──────── INFORMATION SUPPLIED

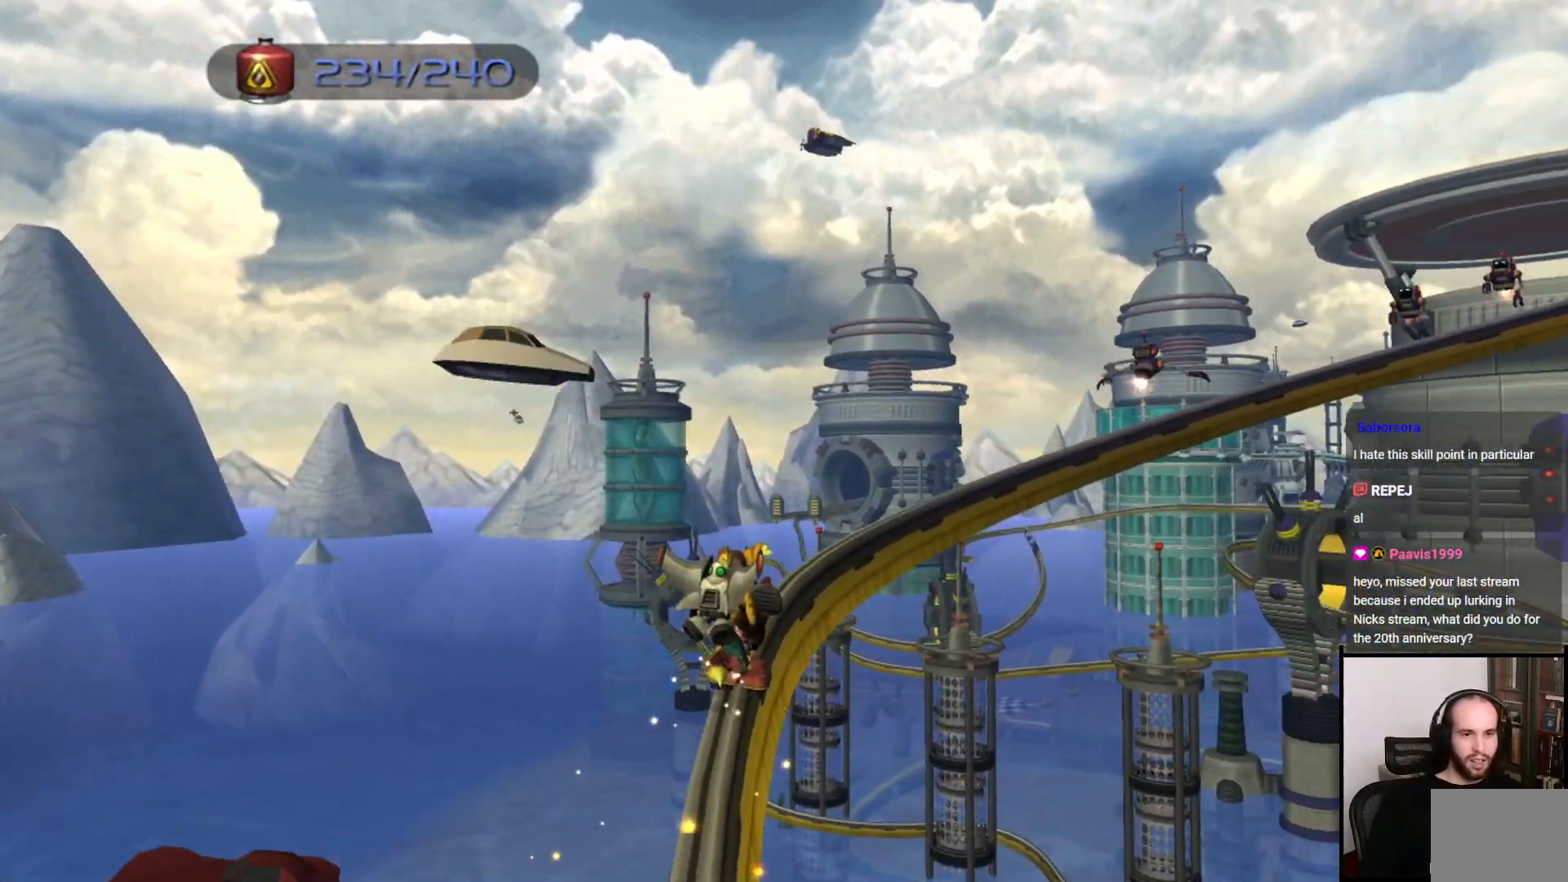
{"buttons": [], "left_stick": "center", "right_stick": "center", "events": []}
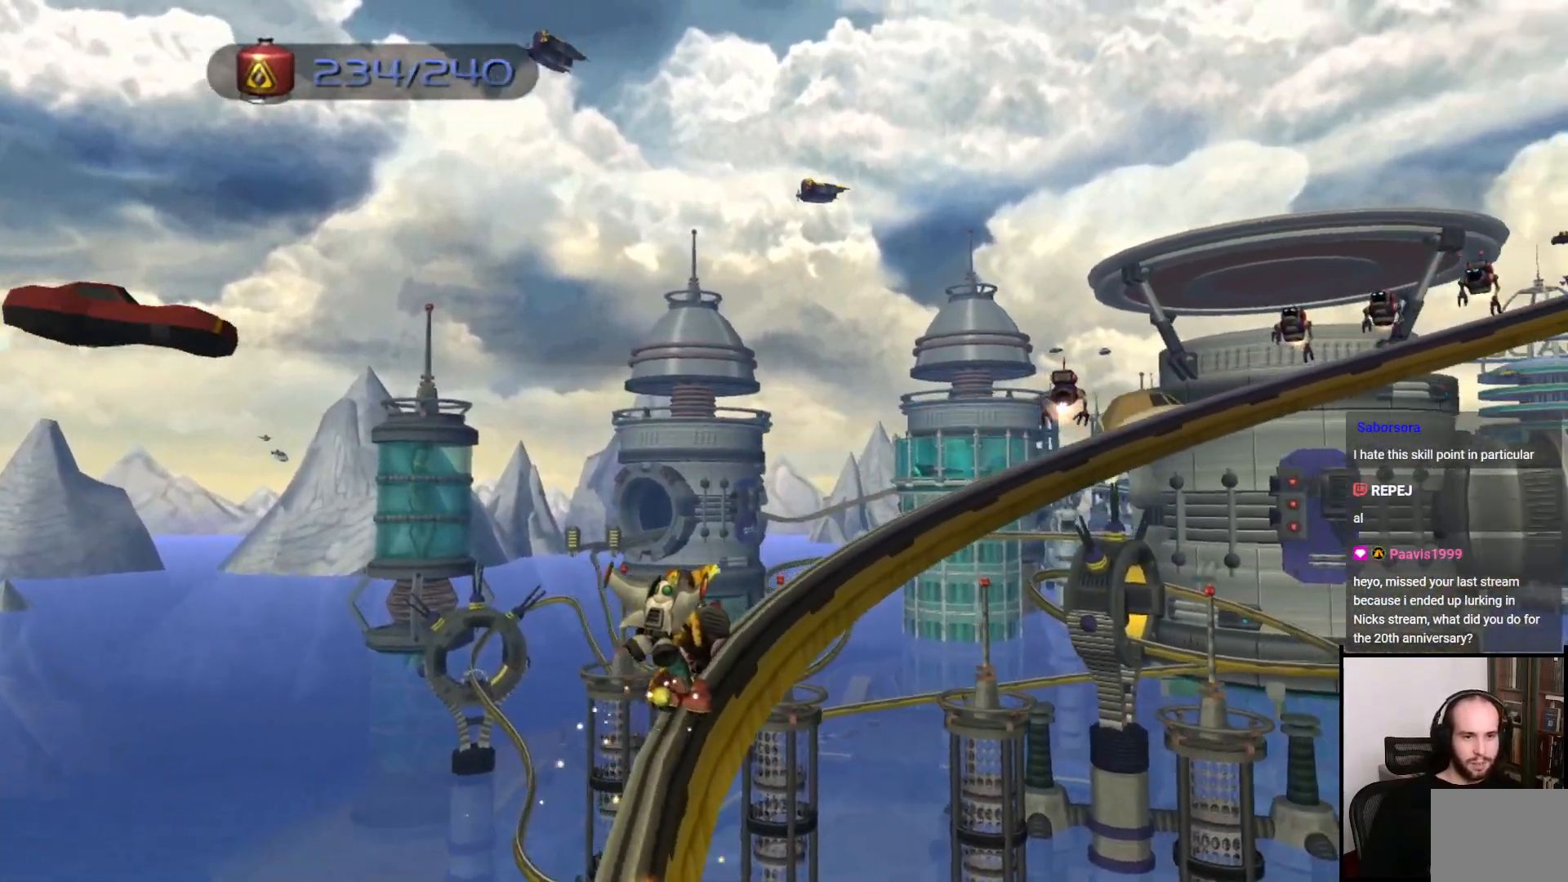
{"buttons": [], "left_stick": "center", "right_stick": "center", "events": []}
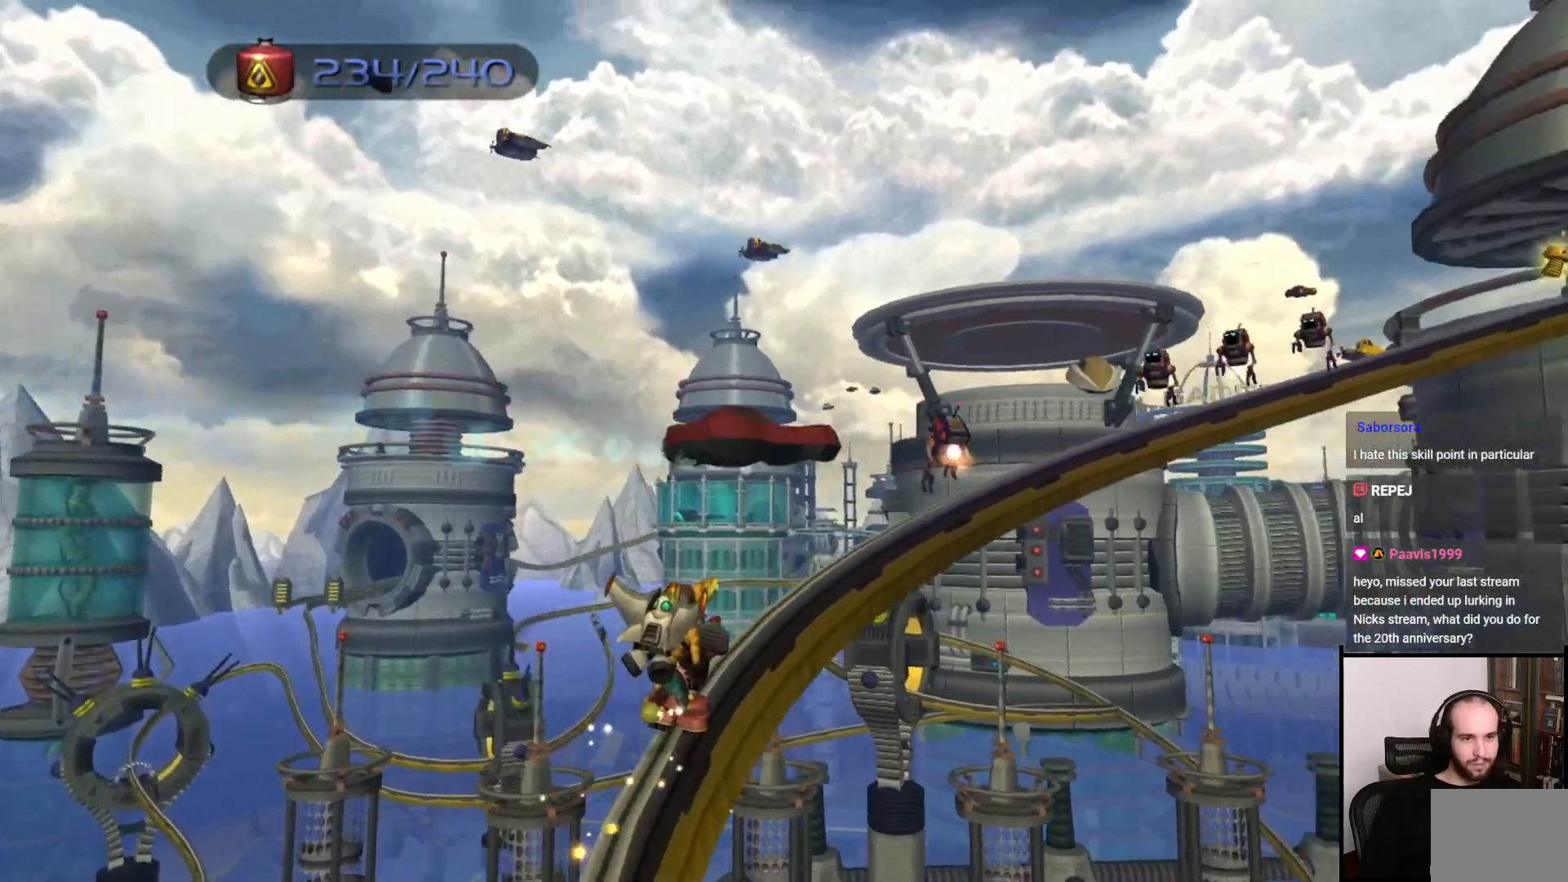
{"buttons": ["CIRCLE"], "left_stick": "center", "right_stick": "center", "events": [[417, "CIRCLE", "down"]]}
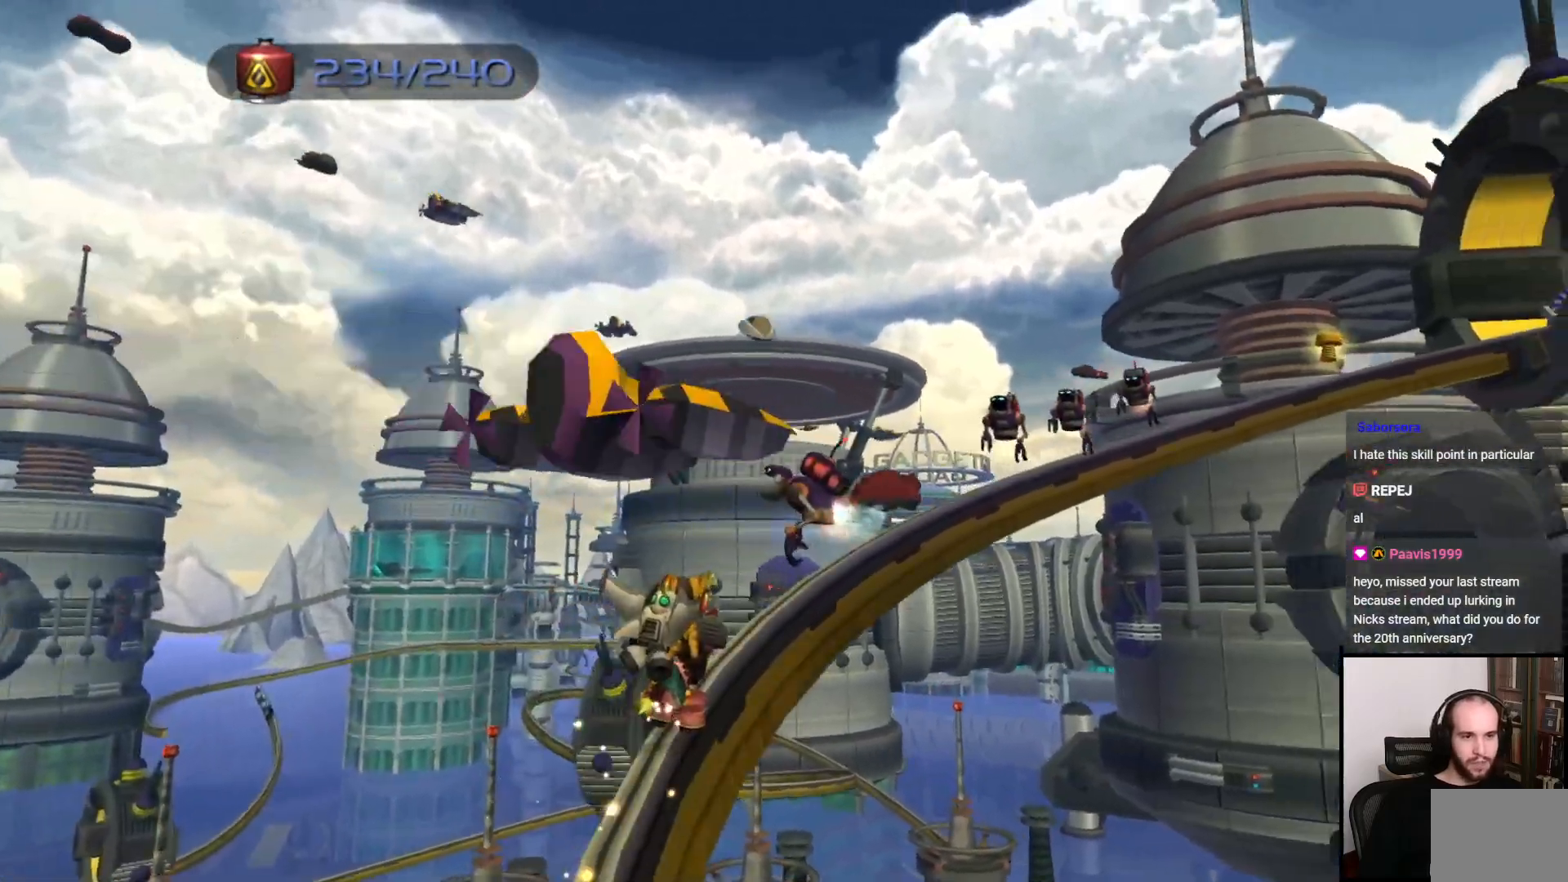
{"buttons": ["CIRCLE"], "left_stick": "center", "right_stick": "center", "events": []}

────────────────

▸ **TASK TO CARRY OUT**: Return the listing above in full and without alteration, excluding its pictures.

▸ **REPLY**:
{"buttons": [], "left_stick": "center", "right_stick": "center", "events": []}
{"buttons": [], "left_stick": "center", "right_stick": "center", "events": []}
{"buttons": ["CIRCLE"], "left_stick": "center", "right_stick": "center", "events": [[417, "CIRCLE", "down"]]}
{"buttons": ["CIRCLE"], "left_stick": "center", "right_stick": "center", "events": []}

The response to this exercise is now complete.